◆ **MATERIAL TO PROCESS**:
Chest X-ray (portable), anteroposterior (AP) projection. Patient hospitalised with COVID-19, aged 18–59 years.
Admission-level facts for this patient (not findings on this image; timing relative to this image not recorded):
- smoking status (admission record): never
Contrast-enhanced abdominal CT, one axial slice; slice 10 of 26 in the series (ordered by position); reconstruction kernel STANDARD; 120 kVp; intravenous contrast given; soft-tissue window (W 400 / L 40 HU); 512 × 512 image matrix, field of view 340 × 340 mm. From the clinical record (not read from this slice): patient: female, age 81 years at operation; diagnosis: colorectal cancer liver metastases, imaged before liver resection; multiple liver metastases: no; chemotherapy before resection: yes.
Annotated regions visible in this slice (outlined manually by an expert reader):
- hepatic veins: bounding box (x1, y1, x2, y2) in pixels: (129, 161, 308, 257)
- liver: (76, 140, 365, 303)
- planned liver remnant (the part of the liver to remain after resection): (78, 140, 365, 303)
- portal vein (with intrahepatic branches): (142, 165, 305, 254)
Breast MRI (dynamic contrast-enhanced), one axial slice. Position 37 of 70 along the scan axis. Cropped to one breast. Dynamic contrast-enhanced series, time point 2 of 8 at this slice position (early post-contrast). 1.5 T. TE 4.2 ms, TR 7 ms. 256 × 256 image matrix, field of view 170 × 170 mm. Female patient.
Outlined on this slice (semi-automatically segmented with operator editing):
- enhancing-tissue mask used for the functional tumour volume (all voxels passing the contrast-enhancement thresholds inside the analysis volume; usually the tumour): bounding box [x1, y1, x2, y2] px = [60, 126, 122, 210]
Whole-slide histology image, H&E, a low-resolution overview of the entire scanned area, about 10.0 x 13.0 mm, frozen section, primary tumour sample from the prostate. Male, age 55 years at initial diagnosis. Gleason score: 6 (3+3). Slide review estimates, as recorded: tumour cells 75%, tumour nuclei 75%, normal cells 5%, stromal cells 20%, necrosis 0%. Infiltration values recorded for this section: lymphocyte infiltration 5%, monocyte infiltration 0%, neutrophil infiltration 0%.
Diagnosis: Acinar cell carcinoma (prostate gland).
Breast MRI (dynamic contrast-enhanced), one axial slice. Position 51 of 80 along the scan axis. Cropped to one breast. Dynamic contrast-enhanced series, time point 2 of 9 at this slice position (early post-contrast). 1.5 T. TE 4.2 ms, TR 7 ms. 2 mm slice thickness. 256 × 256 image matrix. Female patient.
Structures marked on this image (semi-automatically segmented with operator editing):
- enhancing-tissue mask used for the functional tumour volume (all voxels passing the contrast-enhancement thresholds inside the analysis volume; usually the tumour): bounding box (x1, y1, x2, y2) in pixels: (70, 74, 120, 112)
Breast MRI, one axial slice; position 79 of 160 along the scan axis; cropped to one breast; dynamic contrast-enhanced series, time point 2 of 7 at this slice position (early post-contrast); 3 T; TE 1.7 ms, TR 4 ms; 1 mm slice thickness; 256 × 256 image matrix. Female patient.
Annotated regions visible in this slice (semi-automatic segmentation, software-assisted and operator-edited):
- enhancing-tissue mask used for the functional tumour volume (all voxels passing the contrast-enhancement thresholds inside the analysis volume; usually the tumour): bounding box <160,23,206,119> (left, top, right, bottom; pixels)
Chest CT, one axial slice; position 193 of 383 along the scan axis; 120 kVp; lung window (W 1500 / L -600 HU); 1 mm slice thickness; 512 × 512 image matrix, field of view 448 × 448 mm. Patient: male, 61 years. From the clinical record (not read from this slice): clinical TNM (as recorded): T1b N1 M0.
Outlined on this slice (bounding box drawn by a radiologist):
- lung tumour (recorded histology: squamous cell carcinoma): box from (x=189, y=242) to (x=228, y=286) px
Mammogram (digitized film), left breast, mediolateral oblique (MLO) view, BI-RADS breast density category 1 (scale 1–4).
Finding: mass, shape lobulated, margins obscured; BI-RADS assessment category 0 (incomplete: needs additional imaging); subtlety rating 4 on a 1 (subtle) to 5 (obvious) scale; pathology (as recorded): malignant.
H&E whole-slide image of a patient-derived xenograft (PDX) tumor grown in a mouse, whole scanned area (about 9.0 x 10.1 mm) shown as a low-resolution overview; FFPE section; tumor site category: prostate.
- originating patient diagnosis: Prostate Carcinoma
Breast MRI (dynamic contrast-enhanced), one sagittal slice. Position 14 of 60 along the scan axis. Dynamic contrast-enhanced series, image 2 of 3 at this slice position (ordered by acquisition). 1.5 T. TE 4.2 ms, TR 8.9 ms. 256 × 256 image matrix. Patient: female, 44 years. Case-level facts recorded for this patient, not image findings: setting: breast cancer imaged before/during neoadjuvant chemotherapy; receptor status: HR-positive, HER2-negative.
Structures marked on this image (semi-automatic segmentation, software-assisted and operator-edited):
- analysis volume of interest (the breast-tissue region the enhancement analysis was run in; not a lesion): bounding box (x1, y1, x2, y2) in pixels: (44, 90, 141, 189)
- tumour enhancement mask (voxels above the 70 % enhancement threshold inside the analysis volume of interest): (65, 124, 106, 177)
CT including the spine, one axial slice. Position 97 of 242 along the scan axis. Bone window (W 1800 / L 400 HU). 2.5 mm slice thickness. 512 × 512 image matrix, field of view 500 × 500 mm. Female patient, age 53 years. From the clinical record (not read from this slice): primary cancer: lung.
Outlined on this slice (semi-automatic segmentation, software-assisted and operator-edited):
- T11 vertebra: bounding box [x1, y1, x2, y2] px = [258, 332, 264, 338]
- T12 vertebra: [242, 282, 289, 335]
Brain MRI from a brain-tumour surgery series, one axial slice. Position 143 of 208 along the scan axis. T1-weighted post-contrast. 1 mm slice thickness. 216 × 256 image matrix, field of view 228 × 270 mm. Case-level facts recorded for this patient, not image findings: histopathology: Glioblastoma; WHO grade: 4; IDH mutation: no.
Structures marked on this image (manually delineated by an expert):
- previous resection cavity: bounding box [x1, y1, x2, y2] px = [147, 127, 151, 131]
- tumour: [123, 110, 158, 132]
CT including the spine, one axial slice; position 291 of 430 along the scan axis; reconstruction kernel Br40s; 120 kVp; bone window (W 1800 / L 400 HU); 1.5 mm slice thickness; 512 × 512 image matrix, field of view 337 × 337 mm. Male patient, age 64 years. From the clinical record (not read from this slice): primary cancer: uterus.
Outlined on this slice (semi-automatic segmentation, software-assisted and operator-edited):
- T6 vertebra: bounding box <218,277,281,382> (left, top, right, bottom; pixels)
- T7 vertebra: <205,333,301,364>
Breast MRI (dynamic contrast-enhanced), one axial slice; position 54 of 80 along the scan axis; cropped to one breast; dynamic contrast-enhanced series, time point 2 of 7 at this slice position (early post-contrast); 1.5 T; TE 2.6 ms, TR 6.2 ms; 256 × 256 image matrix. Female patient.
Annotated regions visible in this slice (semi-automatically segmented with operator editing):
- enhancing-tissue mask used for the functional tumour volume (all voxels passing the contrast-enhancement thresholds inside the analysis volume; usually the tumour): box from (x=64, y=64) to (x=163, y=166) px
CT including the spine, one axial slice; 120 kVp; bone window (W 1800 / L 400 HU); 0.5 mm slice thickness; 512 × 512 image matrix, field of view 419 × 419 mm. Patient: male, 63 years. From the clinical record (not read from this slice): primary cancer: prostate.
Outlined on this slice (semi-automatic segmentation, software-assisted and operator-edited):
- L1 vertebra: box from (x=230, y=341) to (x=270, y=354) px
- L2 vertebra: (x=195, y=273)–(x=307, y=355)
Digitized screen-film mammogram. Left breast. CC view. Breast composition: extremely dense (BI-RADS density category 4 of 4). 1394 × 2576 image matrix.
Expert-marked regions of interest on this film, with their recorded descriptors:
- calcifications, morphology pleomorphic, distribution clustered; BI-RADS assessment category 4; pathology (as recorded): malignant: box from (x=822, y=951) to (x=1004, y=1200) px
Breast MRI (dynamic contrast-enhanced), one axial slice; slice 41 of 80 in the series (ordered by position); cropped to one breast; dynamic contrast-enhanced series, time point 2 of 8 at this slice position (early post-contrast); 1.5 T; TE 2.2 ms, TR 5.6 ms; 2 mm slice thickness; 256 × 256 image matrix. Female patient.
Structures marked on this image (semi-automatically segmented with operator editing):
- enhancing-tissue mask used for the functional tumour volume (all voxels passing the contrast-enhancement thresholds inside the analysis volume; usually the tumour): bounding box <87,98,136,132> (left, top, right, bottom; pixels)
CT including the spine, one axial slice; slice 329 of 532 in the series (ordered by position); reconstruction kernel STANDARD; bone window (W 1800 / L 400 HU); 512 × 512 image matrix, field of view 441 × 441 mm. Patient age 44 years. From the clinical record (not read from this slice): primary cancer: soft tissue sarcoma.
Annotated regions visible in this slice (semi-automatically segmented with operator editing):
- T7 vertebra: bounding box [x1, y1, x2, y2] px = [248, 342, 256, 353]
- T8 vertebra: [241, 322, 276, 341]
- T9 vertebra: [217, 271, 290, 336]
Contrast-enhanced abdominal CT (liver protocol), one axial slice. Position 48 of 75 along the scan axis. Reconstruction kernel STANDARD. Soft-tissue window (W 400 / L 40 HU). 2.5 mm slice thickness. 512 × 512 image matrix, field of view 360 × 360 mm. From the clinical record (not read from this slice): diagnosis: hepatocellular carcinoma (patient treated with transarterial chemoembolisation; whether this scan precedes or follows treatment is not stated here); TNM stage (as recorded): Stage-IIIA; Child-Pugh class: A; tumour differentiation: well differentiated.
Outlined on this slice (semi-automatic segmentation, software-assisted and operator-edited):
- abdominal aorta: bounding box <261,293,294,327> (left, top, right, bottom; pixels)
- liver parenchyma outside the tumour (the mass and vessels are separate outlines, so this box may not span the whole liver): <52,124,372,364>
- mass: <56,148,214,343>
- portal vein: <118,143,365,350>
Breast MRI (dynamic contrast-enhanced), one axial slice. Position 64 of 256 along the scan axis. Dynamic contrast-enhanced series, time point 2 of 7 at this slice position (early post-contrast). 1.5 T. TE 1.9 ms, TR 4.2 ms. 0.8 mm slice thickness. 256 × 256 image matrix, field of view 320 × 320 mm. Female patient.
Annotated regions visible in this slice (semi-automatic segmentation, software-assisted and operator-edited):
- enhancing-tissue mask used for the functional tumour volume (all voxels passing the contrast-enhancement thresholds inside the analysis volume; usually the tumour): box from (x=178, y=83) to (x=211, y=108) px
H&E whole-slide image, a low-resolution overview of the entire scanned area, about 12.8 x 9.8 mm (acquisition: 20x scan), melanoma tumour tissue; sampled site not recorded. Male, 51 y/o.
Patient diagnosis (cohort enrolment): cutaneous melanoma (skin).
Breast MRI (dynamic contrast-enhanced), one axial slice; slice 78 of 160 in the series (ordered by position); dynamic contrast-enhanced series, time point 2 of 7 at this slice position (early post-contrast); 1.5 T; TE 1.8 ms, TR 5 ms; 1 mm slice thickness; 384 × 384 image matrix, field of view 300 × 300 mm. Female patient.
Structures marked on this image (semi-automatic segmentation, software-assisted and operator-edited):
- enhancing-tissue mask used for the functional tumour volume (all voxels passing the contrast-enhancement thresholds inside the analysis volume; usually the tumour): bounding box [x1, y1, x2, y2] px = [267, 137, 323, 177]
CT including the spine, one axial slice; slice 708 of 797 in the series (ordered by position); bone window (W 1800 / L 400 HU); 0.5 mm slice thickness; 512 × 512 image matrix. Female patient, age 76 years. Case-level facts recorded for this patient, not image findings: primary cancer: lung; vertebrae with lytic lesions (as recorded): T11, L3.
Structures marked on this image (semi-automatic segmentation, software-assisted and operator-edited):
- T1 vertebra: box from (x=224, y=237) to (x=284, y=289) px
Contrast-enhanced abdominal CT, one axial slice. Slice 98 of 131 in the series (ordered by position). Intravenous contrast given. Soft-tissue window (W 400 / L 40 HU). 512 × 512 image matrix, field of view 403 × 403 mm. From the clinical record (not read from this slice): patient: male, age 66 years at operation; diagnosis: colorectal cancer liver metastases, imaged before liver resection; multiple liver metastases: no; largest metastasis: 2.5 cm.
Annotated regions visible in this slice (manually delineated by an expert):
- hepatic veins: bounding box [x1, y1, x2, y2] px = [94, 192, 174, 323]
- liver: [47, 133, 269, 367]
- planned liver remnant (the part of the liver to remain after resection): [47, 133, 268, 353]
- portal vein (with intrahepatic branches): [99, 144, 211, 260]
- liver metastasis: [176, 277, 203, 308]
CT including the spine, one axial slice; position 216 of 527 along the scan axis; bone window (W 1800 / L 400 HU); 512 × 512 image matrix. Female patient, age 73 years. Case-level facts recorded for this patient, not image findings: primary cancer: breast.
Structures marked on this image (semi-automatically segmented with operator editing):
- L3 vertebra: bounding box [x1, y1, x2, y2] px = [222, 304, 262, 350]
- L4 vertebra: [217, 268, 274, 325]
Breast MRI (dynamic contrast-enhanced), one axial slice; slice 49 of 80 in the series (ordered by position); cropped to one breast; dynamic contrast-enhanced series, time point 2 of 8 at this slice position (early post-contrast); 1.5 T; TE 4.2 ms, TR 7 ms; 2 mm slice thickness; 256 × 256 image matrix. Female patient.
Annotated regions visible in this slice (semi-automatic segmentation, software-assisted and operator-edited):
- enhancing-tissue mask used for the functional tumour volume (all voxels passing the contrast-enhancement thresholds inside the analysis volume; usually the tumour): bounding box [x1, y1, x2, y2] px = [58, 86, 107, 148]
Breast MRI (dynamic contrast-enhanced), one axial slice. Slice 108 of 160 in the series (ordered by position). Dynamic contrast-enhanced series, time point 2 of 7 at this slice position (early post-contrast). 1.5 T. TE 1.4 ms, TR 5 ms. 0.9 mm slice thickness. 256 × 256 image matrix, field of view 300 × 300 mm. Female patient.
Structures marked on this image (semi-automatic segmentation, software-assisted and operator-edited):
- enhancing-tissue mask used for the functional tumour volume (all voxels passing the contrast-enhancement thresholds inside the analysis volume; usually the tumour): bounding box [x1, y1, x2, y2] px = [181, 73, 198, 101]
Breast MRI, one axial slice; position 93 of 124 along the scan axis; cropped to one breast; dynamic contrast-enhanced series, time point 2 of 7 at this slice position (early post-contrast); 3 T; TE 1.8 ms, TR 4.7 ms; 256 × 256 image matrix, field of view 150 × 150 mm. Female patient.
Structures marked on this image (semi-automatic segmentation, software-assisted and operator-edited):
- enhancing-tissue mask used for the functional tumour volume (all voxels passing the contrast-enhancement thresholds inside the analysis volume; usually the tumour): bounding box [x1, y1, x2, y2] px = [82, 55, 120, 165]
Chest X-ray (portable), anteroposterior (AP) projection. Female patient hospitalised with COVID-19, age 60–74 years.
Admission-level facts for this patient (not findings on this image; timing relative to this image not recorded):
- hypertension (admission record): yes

◆ **ACTION ITEM**:
Taking the entries above, print exactly the lines starting at the line with "86, 107, 148]" and ending at the line with "73, 198, 101]", both included.

◆ **OUTPUT**:
- enhancing-tissue mask used for the functional tumour volume (all voxels passing the contrast-enhancement thresholds inside the analysis volume; usually the tumour): bounding box [x1, y1, x2, y2] px = [58, 86, 107, 148]
Breast MRI (dynamic contrast-enhanced), one axial slice. Slice 108 of 160 in the series (ordered by position). Dynamic contrast-enhanced series, time point 2 of 7 at this slice position (early post-contrast). 1.5 T. TE 1.4 ms, TR 5 ms. 0.9 mm slice thickness. 256 × 256 image matrix, field of view 300 × 300 mm. Female patient.
Structures marked on this image (semi-automatic segmentation, software-assisted and operator-edited):
- enhancing-tissue mask used for the functional tumour volume (all voxels passing the contrast-enhancement thresholds inside the analysis volume; usually the tumour): bounding box [x1, y1, x2, y2] px = [181, 73, 198, 101]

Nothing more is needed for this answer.